Department of Earth System Science
Isotopic variability of N
O emissions from tropical forest soils
- Author(s): Perez, T.
- Trumbore, S. E
- Tyler, S. C
- Davidson, E. A
- Keller, M.
- de Camargo, P. B
- et al.
Published Web Locationhttps://doi.org/10.1029/1999GB001181
We report measurements of the 15N and 18O signature of N2O emitted from tropical rain forest soils at the La Selva Biological station in Costa Rica and in the Fazenda Vitoria in the State of Pará, Brazil.
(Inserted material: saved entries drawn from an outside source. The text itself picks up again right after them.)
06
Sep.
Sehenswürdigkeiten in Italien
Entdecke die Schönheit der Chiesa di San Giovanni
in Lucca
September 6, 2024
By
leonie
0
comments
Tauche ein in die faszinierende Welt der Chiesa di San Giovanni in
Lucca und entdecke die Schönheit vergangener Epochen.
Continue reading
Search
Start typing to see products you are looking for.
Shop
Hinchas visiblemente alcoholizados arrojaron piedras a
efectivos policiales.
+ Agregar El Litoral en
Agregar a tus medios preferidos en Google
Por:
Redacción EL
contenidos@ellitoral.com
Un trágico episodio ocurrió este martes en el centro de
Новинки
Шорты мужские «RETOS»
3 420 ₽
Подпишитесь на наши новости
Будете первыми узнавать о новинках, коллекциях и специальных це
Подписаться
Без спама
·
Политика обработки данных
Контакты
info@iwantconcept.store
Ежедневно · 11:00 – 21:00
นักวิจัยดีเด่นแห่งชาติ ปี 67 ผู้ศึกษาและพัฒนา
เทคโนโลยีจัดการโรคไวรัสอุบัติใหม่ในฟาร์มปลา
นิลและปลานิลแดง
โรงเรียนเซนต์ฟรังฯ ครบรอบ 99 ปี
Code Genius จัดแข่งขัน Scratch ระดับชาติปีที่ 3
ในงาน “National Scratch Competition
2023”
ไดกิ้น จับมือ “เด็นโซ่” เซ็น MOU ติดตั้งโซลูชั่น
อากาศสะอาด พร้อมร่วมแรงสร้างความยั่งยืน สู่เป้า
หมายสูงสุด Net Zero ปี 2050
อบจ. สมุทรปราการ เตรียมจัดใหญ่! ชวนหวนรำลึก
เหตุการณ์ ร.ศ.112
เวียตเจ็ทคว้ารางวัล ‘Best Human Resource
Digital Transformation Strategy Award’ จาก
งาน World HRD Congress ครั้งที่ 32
The δ15N values ranged from −34 to 2‰ with respect to atmospheric N2, while δ18O values had a smaller range, from −4 to 18‰ with respect to atmospheric O2. We attribute these large variations to differences in microbial production, consumption, and transport of N2O. In general the δ15N of N2O emissions from an Oxisol soil in Brazil were consistently enriched by ∼20‰ in 15N compared to those from Ultisol and Inceptisol soils in Costa Rica. Denitrification is the most likely source of N2O in both locations during the rainy season, and the 15N of nitrate was similar in both locations. We attribute the overall variability in emitted 15N to differences in the ratio of N2O:N2 escaping from the soil to the atmosphere, with a larger fraction of the N2O reduced to N2 at the Brazilian sites. We found light δ15N-N2O values associated with high N2O emissions in a fertilized agricultural site in Costa Rica and in a “hot spot” of high emissions in the forest site in Brazil. This result suggests that the increase of substrate availability might increase the fractionation associated with N2O production. Overall, the Brazilian Oxisol soils had the most enriched δ15N-N2O emissions yet measured from soils. If these are more representative of tropical soil emissions than the Costa Rica emissions, then the globally averaged δ15N-N2O tropical rain forest soil source is more enriched than previously estimated. The large variations in isotopic signature for N2O emissions demonstrate the potential utility of stable isotopes as tools for understanding the processes of N2O production and consumption in soils.